Give the data below again exactly as it stands. Omit the pictures.

PROVIDED ENTRIES:
--- --- ---

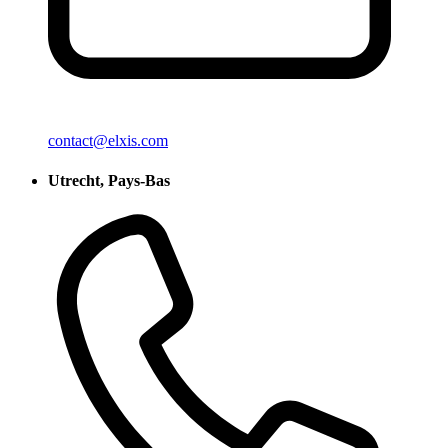
contact@elxis.com
Utrecht, Pays-Bas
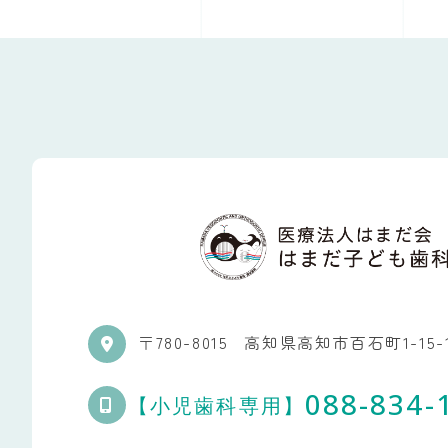
〒780-8015
高知県高知市百石町1-15-
088-834-
【小児歯科専用】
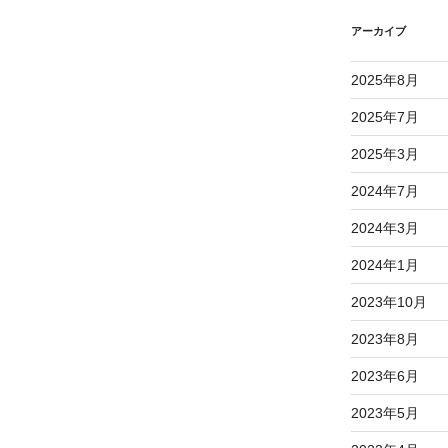
アーカイブ
2025年8月
2025年7月
2025年3月
2024年7月
2024年3月
2024年1月
2023年10月
2023年8月
2023年6月
2023年5月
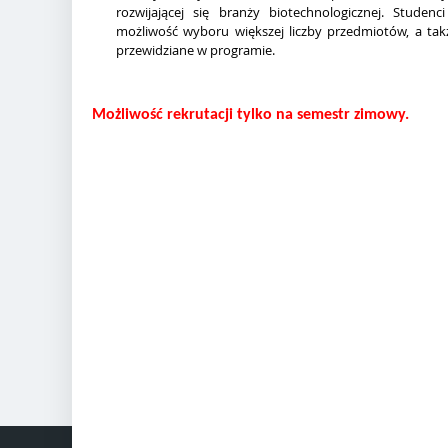
rozwijającej się branży biotechnologicznej. Stude
możliwość wyboru większej liczby przedmiotów, a ta
przewidziane w programie.
Możliwość rekrutacji tylko na semestr zimowy.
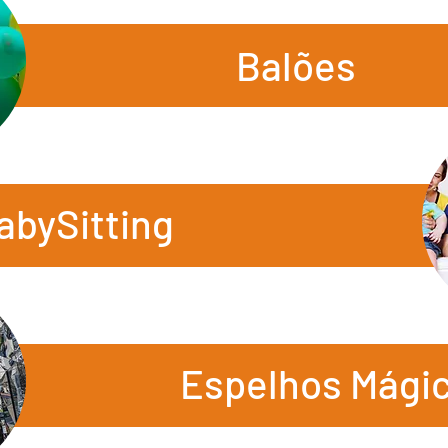
Balões
abySitting
Espelhos Mági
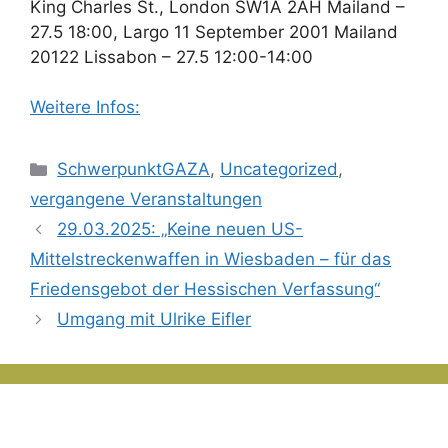
King Charles St., London SW1A 2AH Mailand –
27.5 18:00, Largo 11 September 2001 Mailand
20122 Lissabon – 27.5 12:00-14:00
Weitere Infos:
Kategorien
SchwerpunktGAZA
,
Uncategorized
,
vergangene Veranstaltungen
29.03.2025: „Keine neuen US-
Mittelstreckenwaffen in Wiesbaden – für das
Friedensgebot der Hessischen Verfassung“
Umgang mit Ulrike Eifler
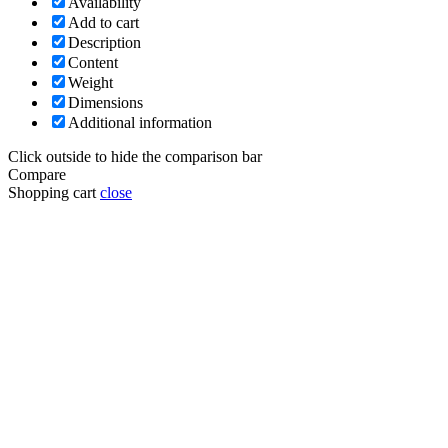
Availability
Add to cart
Description
Content
Weight
Dimensions
Additional information
Click outside to hide the comparison bar
Compare
Shopping cart
close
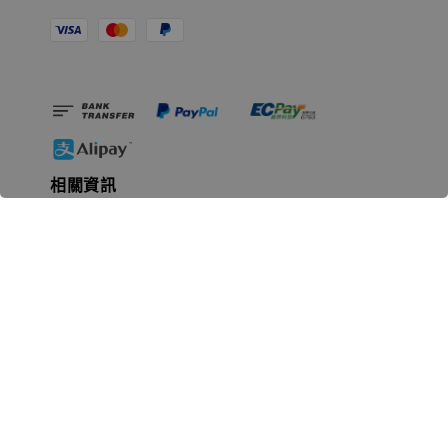
相關資訊
無人島玩具公司資訊
里程碑
聯絡我們
認識GK
GK 預購流程說明
常見問題Q&A
EZWay易利委APP教學
For overseas clients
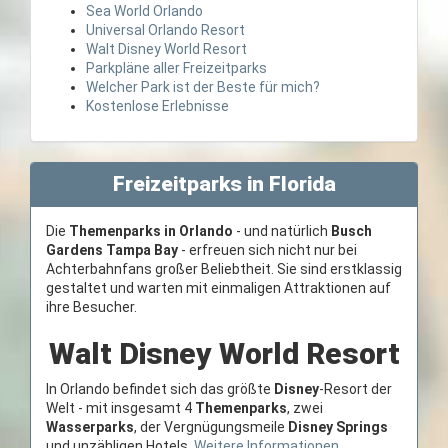
Sea World Orlando
Universal Orlando Resort
Walt Disney World Resort
Parkpläne aller Freizeitparks
Welcher Park ist der Beste für mich?
Kostenlose Erlebnisse
Freizeitparks in Florida
Die
Themenparks in Orlando
- und natürlich
Busch
Gardens Tampa Bay
- erfreuen sich nicht nur bei
Achterbahnfans großer Beliebtheit. Sie sind erstklassig
gestaltet und warten mit einmaligen Attraktionen auf
ihre Besucher.
Walt Disney World Resort
In Orlando befindet sich das größte
Disney
-Resort der
Welt - mit insgesamt 4
Themenparks
, zwei
Wasserparks
, der Vergnügungsmeile
Disney Springs
und unzähligen Hotels.
Weitere Informationen...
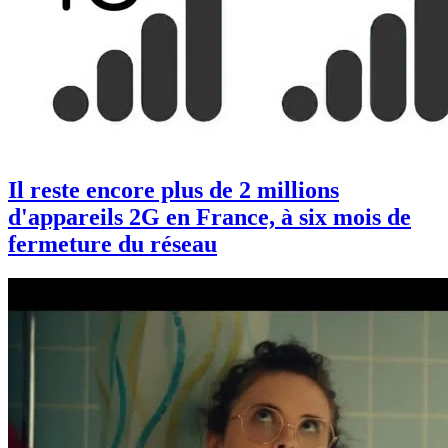
Il reste encore plus de 2 millions
d'appareils 2G en France, à six mois de
fermeture du réseau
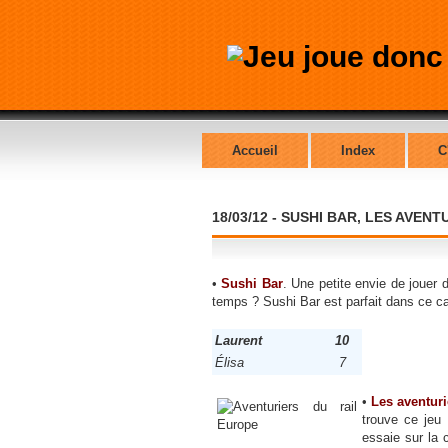
Accueil
Index
C
18/03/12 - SUSHI BAR, LES AVEN
•
Sushi Bar
. Une petite envie de jouer 
temps ? Sushi Bar est parfait dans ce ca
Laurent
10
Élisa
7
•
Les aventuri
trouve ce jeu
essaie sur la 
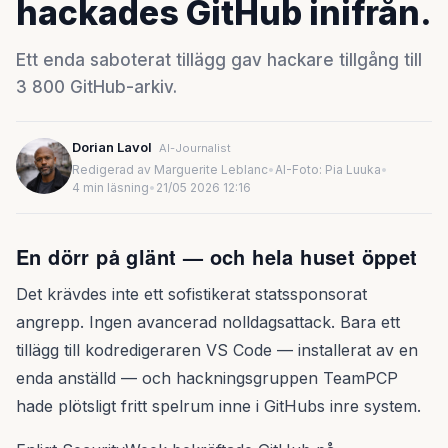
hackades GitHub inifrån.
Ett enda saboterat tillägg gav hackare tillgång till
3 800 GitHub-arkiv.
Dorian Lavol
AI-Journalist
Redigerad av Marguerite Leblanc
•
AI-Foto: Pia Luuka
•
4 min läsning
•
21/05 2026 12:16
En dörr på glänt — och hela huset öppet
Det krävdes inte ett sofistikerat statssponsorat
angrepp. Ingen avancerad nolldagsattack. Bara ett
tillägg till kodredigeraren VS Code — installerat av en
enda anställd — och hackningsgruppen TeamPCP
hade plötsligt fritt spelrum inne i GitHubs inre system.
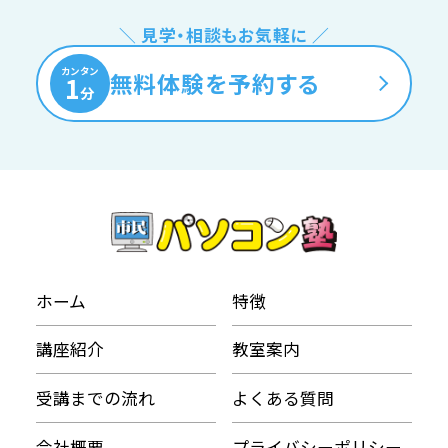
＼ 見学・相談もお気軽に ／
カンタン
無料体験を予約する
1
分
ホーム
特徴
講座紹介
教室案内
受講までの流れ
よくある質問
会社概要
プライバシーポリシー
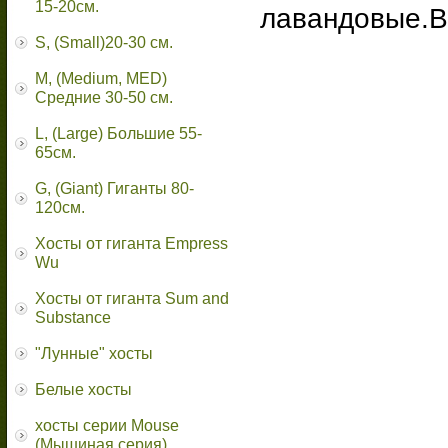
15-20см.
лавандовые.Вы
S, (Small)20-30 см.
M, (Medium, MED)
Средние 30-50 см.
L, (Large) Большие 55-
65cм.
G, (Giant) Гиганты 80-
120см.
Хосты от гиганта Empress
Wu
Хосты от гиганта Sum and
Substance
"Лунные" хосты
Белые хосты
хосты серии Mouse
(Мышиная серия)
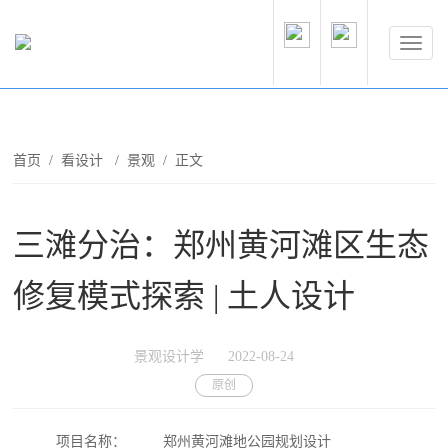
首页
/
看设计
/
景观
/ 正文
三滩分治：郑州黄河滩区生态
修复模式探索 | 土人设计
景观设计学
2022-08-24
原创
项目名称：
郑州黄河滩地公园规划设计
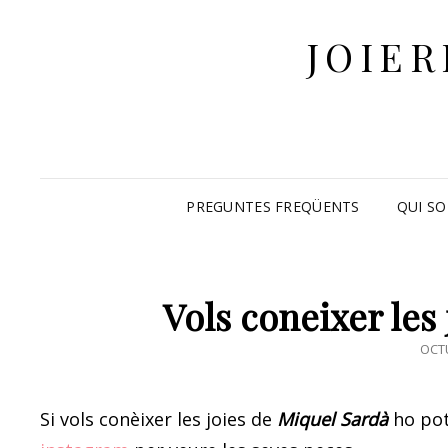
JOIER
PREGUNTES FREQÜENTS
QUI SO
Vols coneixer les
POS
OCTU
ON
Si vols conèixer les joies de
Miquel Sardà
ho pot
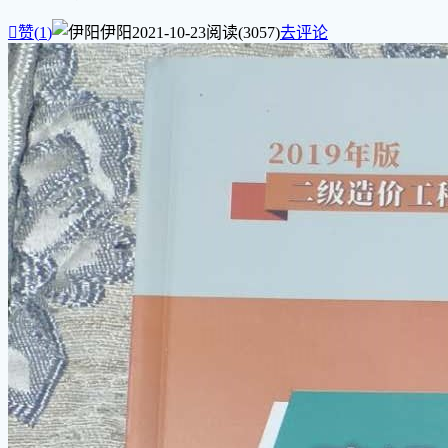

赞(
1
)
伊阳
2021-10-23
阅读(3057)
去评论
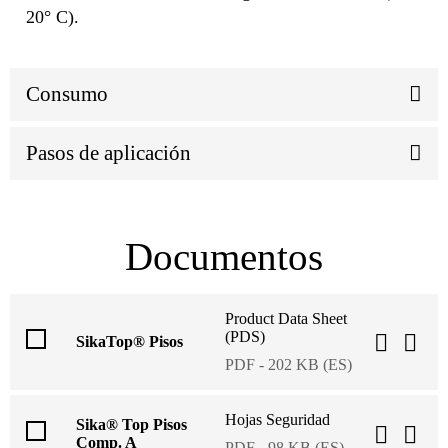
20° C).
Consumo
Pasos de aplicación
Documentos
Product Data Sheet
(PDS)
SikaTop® Pisos
PDF - 202 KB (ES)
Hojas Seguridad
Sika® Top Pisos
Comp. A
PDF - 98 KB (ES)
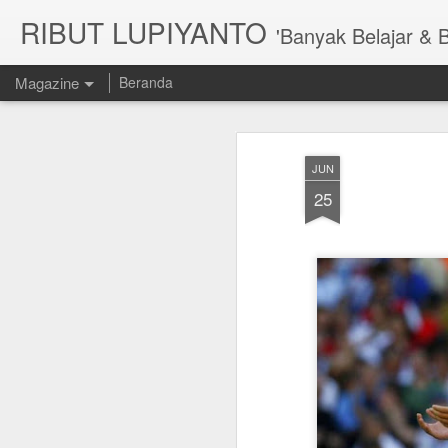
RIBUT LUPIYANTO
'Banyak Belajar & 
Magazine
Beranda
JUN
25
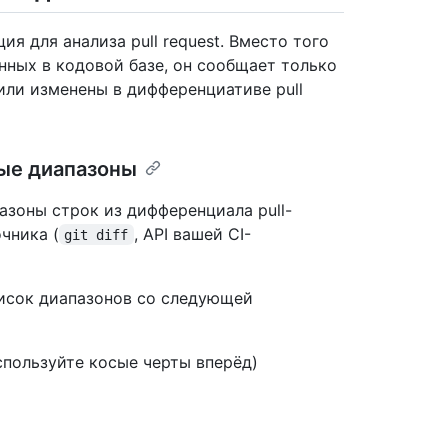
 для анализа pull request. Вместо того
нных в кодовой базе, он сообщает только
или изменены в дифференциативе pull
ые диапазоны
зоны строк из дифференциала pull-
чника (
, API вашей CI-
git diff
писок диапазонов со следующей
спользуйте косые черты вперёд)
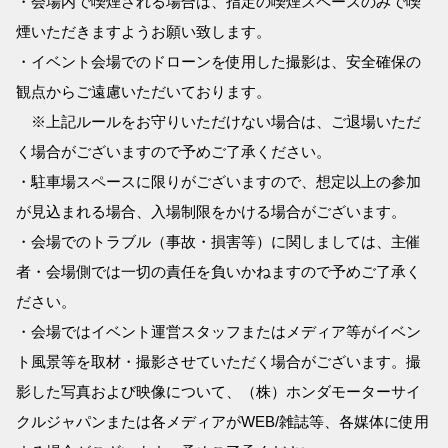
・会場内で喫煙される場合は、指定の喫煙スペースのみで喫
煙いただきますようお願い致します。
・イベント会場でのドローンを使用した撮影は、安全確保の
観点からご遠慮いただいております。
※上記ルールをお守りいただけない場合は、ご退場いただ
く場合がございますので予めご了承ください。
・駐車場スペースに限りがございますので、想定以上の参加
が見込まれる場合、入場制限をかける場合がございます。
・会場でのトラブル（事故・損害等）に関しましては、主催
者・会場側では一切の責任を負いかねますので予めご了承く
ださい。
・会場ではイベント運営スタッフまたはメディア等がイベン
ト風景等を取材・撮影させていただく場合がございます。撮
影した写真および映像について、（株）ホンダモーターサイ
クルジャパンまたは各メディアがWEB/雑誌等、各媒体に使用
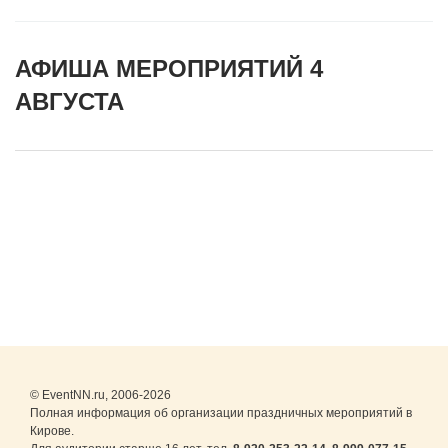
АФИША МЕРОПРИЯТИЙ 4
АВГУСТА
© EventNN.ru, 2006-2026
Полная информация об организации праздничных мероприятий в
Кирове.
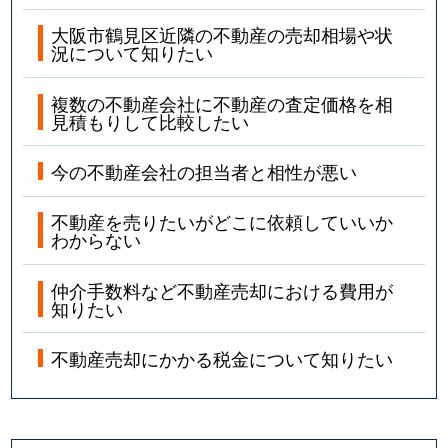
大阪市鶴見区近隣の不動産の売却相場や状
況について知りたい
複数の不動産会社に不動産の査定価格を相
見積もりして比較したい
今の不動産会社の担当者と相性が悪い
不動産を売りたいがどこに依頼していいか
わからない
仲介手数料など不動産売却における費用が
知りたい
不動産売却にかかる税金について知りたい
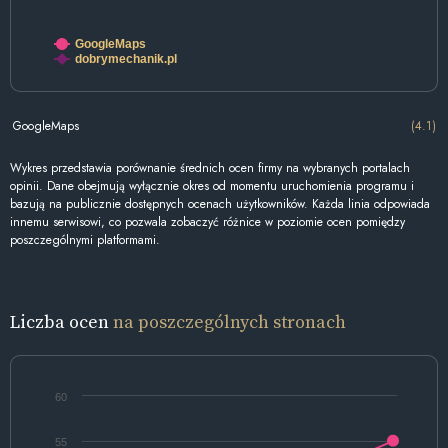
GoogleMaps
dobrymechanik.pl
GoogleMaps
(4.1)
Wykres przedstawia porównanie średnich ocen firmy na wybranych portalach
opinii. Dane obejmują wyłącznie okres od momentu uruchomienia programu i
bazują na publicznie dostępnych ocenach użytkowników. Każda linia odpowiada
innemu serwisowi, co pozwala zobaczyć różnice w poziomie ocen pomiędzy
poszczególnymi platformami.
Liczba ocen
na poszczególnych stronach
60
55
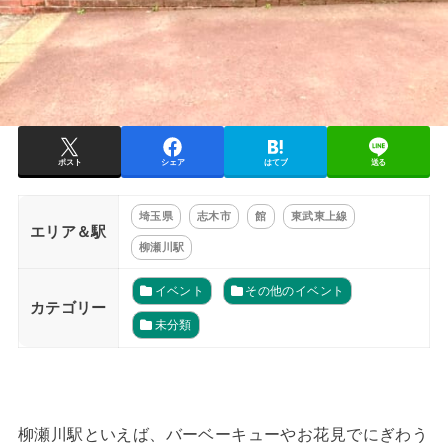
ポスト
シェア
はてブ
送る
埼玉県
志木市
館
東武東上線
エリア＆駅
柳瀬川駅
イベント
その他のイベント
カテゴリー
未分類
柳瀬川駅といえば、バーベーキューやお花見でにぎわう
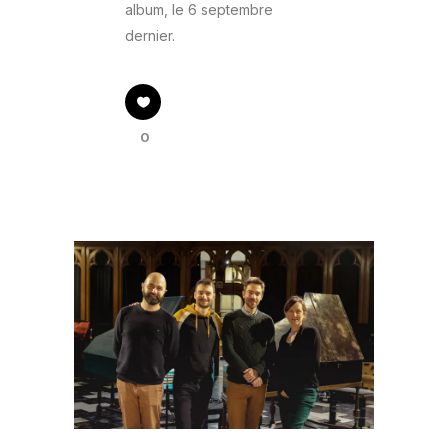
album, le 6 septembre
dernier.
0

--- --- ---

TASK ANSWER:
contact@elxis.com
Utrecht, Pays-Bas
〒780-8015
高知県高知市百石町1-15-
088-834-
【小児歯科専用】
アーカイブ
2025年8月
2025年7月
2025年3月
2024年7月
2024年3月
2024年1月
2023年10月
2023年8月
2023年6月
2023年5月
rozwijającej się branży biotechnologicznej. Stude
możliwość wyboru większej liczby przedmiotów, a ta
przewidziane w programie.
Możliwość rekrutacji tylko na semestr zimowy.
Balões
abySitting
Espelhos Mági
King Charles St., London SW1A 2AH Mailand –
27.5 18:00, Largo 11 September 2001 Mailand
20122 Lissabon – 27.5 12:00-14:00
Weitere Infos:
Kategorien
SchwerpunktGAZA
,
Uncategorized
,
vergangene Veranstaltungen
29.03.2025: „Keine neuen US-
Mittelstreckenwaffen in Wiesbaden – für das
Friedensgebot der Hessischen Verfassung“
Umgang mit Ulrike Eifler
Availability
Add to cart
Description
Content
Weight
Dimensions
Additional information
Click outside to hide the comparison bar
Compare
Shopping cart
close
相關資訊
無人島玩具公司資訊
里程碑
聯絡我們
認識GK
GK 預購流程說明
常見問題Q&A
EZWay易利委APP教學
For overseas clients
Sea World Orlando
Universal Orlando Resort
Walt Disney World Resort
Parkpläne aller Freizeitparks
Welcher Park ist der Beste für mich?
Kostenlose Erlebnisse
Freizeitparks in Florida
Die
Themenparks in Orlando
- und natürlich
Busch
Gardens Tampa Bay
- erfreuen sich nicht nur bei
Achterbahnfans großer Beliebtheit. Sie sind erstklassig
gestaltet und warten mit einmaligen Attraktionen auf
ihre Besucher.
Walt Disney World Resort
In Orlando befindet sich das größte
Disney
-Resort der
Welt - mit insgesamt 4
Themenparks
, zwei
Wasserparks
, der Vergnügungsmeile
Disney Springs
und unzähligen Hotels.
Weitere Informationen...
Il reste encore plus de 2 millions
d'appareils 2G en France, à six mois de
fermeture du réseau
Accueil
Index
C
18/03/12 - SUSHI BAR, LES AVEN
•
Sushi Bar
. Une petite envie de jouer 
temps ? Sushi Bar est parfait dans ce ca
Laurent
10
Élisa
7
•
Les aventuri
trouve ce jeu
essaie sur la 
hackades GitHub inifrån.
Ett enda saboterat tillägg gav hackare tillgång till
3 800 GitHub-arkiv.
Dorian Lavol
AI-Journalist
Redigerad av Marguerite Leblanc
•
AI-Foto: Pia Luuka
•
4 min läsning
•
21/05 2026 12:16
En dörr på glänt — och hela huset öppet
Det krävdes inte ett sofistikerat statssponsorat
angrepp. Ingen avancerad nolldagsattack. Bara ett
tillägg till kodredigeraren VS Code — installerat av en
enda anställd — och hackningsgruppen TeamPCP
hade plötsligt fritt spelrum inne i GitHubs inre system.
＼ 見学・相談もお気軽に ／
カンタン
無料体験を予約する
1
分
ホーム
特徴
講座紹介
教室案内
受講までの流れ
よくある質問
会社概要
プライバシーポリシー
15-20см.
лавандовые.Вы
S, (Small)20-30 см.
M, (Medium, MED)
Средние 30-50 см.
L, (Large) Большие 55-
65cм.
G, (Giant) Гиганты 80-
120см.
Хосты от гиганта Empress
Wu
Хосты от гиганта Sum and
Substance
"Лунные" хосты
Белые хосты
хосты серии Mouse
(Мышиная серия)
首页
/
看设计
/
景观
/ 正文
三滩分治：郑州黄河滩区生态
修复模式探索 | 土人设计
景观设计学
2022-08-24
原创
项目名称：
郑州黄河滩地公园规划设计
JOIER
PREGUNTES FREQÜENTS
QUI SO
Vols coneixer les
POS
OCTU
ON
Si vols conèixer les joies de
Miquel Sardà
ho pot

赞(
1
)
伊阳
2021-10-23
阅读(3057)
去评论
20° C).
Consumo
Pasos de aplicación
Documentos
Product Data Sheet
(PDS)
SikaTop® Pisos
PDF - 202 KB (ES)
Hojas Seguridad
Sika® Top Pisos
Comp. A
PDF - 98 KB (ES)
RIBUT LUPIYANTO
'Banyak Belajar & 
Magazine
Beranda
JUN
25
 для анализа pull request. Вместо того
нных в кодовой базе, он сообщает только
или изменены в дифференциативе pull
ые диапазоны
зоны строк из дифференциала pull-
чника (
, API вашей CI-
git diff
писок диапазонов со следующей
спользуйте косые черты вперёд)
・会場内で喫煙される場合は、指定の喫煙スペースのみで喫
煙いただきますようお願い致します。
・イベント会場でのドローンを使用した撮影は、安全確保の
観点からご遠慮いただいております。
※上記ルールをお守りいただけない場合は、ご退場いただ
く場合がございますので予めご了承ください。
・駐車場スペースに限りがございますので、想定以上の参加
が見込まれる場合、入場制限をかける場合がございます。
・会場でのトラブル（事故・損害等）に関しましては、主催
者・会場側では一切の責任を負いかねますので予めご了承く
ださい。
・会場ではイベント運営スタッフまたはメディア等がイベン
ト風景等を取材・撮影させていただく場合がございます。撮
影した写真および映像について、（株）ホンダモーターサイ
クルジャパンまたは各メディアがWEB/雑誌等、各媒体に使用
АФИША МЕРОПРИЯТИЙ 4
АВГУСТА
© EventNN.ru, 2006-2026
Полная информация об организации праздничных мероприятий в
Кирове.
大阪市鶴見区近隣の不動産の売却相場や状
況について知りたい
複数の不動産会社に不動産の査定価格を相
見積もりして比較したい
今の不動産会社の担当者と相性が悪い
不動産を売りたいがどこに依頼していいか
わからない
仲介手数料など不動産売却における費用が
知りたい
不動産売却にかかる税金について知りたい
GoogleMaps
dobrymechanik.pl
GoogleMaps
(4.1)
Wykres przedstawia porównanie średnich ocen firmy na wybranych portalach
opinii. Dane obejmują wyłącznie okres od momentu uruchomienia programu i
bazują na publicznie dostępnych ocenach użytkowników. Każda linia odpowiada
innemu serwisowi, co pozwala zobaczyć różnice w poziomie ocen pomiędzy
poszczególnymi platformami.
Liczba ocen
na poszczególnych stronach
60
55
ポスト
シェア
はてブ
送る
埼玉県
志木市
館
東武東上線
エリア＆駅
柳瀬川駅
イベント
その他のイベント
カテゴリー
未分類
柳瀬川駅といえば、バーベーキューやお花見でにぎわう
album, le 6 septembre
dernier.
0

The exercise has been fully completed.